EXERCISE BRIEF => Leave out the pictures. Return every record otherwise untouched.

Hardware design source files =>
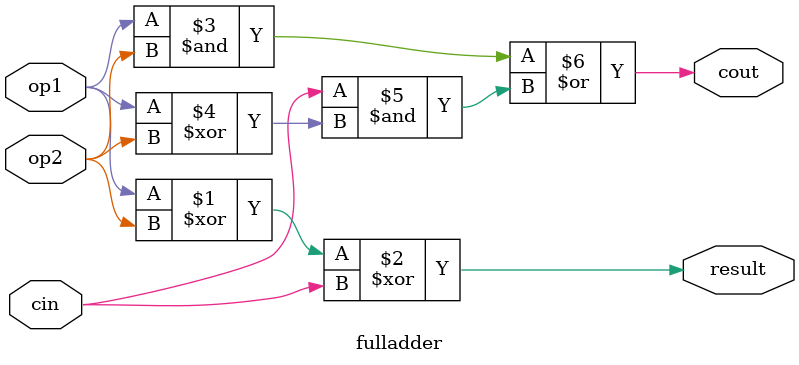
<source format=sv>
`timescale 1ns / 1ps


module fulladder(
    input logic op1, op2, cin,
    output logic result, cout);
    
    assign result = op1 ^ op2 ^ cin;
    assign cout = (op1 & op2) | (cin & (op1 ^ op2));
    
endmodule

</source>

TASK RESULT =>
<source format=sv>
`timescale 1ns / 1ps


module fulladder(
    input logic op1, op2, cin,
    output logic result, cout);
    
    assign result = op1 ^ op2 ^ cin;
    assign cout = (op1 & op2) | (cin & (op1 ^ op2));
    
endmodule

</source>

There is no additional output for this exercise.